**EXERCISE GOAL**
Each line from the one containing "histopathology image of" to the end of the entries is to be repeated exactly, and no other line.

ENTRIES SUPPLIED section start

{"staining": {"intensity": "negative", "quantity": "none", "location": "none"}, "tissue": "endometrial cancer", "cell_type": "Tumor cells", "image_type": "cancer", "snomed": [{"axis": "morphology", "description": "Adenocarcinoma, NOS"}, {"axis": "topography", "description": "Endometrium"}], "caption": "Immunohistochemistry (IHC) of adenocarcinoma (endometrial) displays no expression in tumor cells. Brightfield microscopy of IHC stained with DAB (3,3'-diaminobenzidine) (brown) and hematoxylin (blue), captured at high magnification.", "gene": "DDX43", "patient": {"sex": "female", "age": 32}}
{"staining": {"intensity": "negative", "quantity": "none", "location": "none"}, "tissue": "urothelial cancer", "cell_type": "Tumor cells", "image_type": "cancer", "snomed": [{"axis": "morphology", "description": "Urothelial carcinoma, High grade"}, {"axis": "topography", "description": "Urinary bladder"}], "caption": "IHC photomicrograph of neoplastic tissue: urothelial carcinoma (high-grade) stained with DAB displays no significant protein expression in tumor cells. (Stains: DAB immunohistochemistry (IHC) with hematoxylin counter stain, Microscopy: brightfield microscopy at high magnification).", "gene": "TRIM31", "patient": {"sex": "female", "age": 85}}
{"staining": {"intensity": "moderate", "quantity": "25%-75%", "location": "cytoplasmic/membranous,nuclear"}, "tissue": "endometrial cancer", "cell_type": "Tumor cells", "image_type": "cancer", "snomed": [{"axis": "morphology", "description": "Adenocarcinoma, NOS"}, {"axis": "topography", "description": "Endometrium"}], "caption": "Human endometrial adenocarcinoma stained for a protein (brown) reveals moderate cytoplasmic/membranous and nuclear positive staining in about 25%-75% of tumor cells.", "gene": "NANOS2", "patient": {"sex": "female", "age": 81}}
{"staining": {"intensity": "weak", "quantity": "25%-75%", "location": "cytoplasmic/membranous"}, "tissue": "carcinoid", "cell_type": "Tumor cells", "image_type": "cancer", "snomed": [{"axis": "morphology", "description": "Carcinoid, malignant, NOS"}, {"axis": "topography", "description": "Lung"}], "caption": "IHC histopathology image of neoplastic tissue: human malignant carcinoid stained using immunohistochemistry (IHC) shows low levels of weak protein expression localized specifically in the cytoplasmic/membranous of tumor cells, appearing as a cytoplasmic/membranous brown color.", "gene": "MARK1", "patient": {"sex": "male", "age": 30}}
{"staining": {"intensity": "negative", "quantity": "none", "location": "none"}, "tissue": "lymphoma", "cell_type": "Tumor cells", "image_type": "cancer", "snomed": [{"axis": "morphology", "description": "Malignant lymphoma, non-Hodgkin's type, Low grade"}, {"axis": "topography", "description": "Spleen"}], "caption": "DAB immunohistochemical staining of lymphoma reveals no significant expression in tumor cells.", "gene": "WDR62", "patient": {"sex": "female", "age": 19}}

ENTRIES SUPPLIED section end

**RESPONSE BELOW**
{"staining": {"intensity": "weak", "quantity": "25%-75%", "location": "cytoplasmic/membranous"}, "tissue": "carcinoid", "cell_type": "Tumor cells", "image_type": "cancer", "snomed": [{"axis": "morphology", "description": "Carcinoid, malignant, NOS"}, {"axis": "topography", "description": "Lung"}], "caption": "IHC histopathology image of neoplastic tissue: human malignant carcinoid stained using immunohistochemistry (IHC) shows low levels of weak protein expression localized specifically in the cytoplasmic/membranous of tumor cells, appearing as a cytoplasmic/membranous brown color.", "gene": "MARK1", "patient": {"sex": "male", "age": 30}}
{"staining": {"intensity": "negative", "quantity": "none", "location": "none"}, "tissue": "lymphoma", "cell_type": "Tumor cells", "image_type": "cancer", "snomed": [{"axis": "morphology", "description": "Malignant lymphoma, non-Hodgkin's type, Low grade"}, {"axis": "topography", "description": "Spleen"}], "caption": "DAB immunohistochemical staining of lymphoma reveals no significant expression in tumor cells.", "gene": "WDR62", "patient": {"sex": "female", "age": 19}}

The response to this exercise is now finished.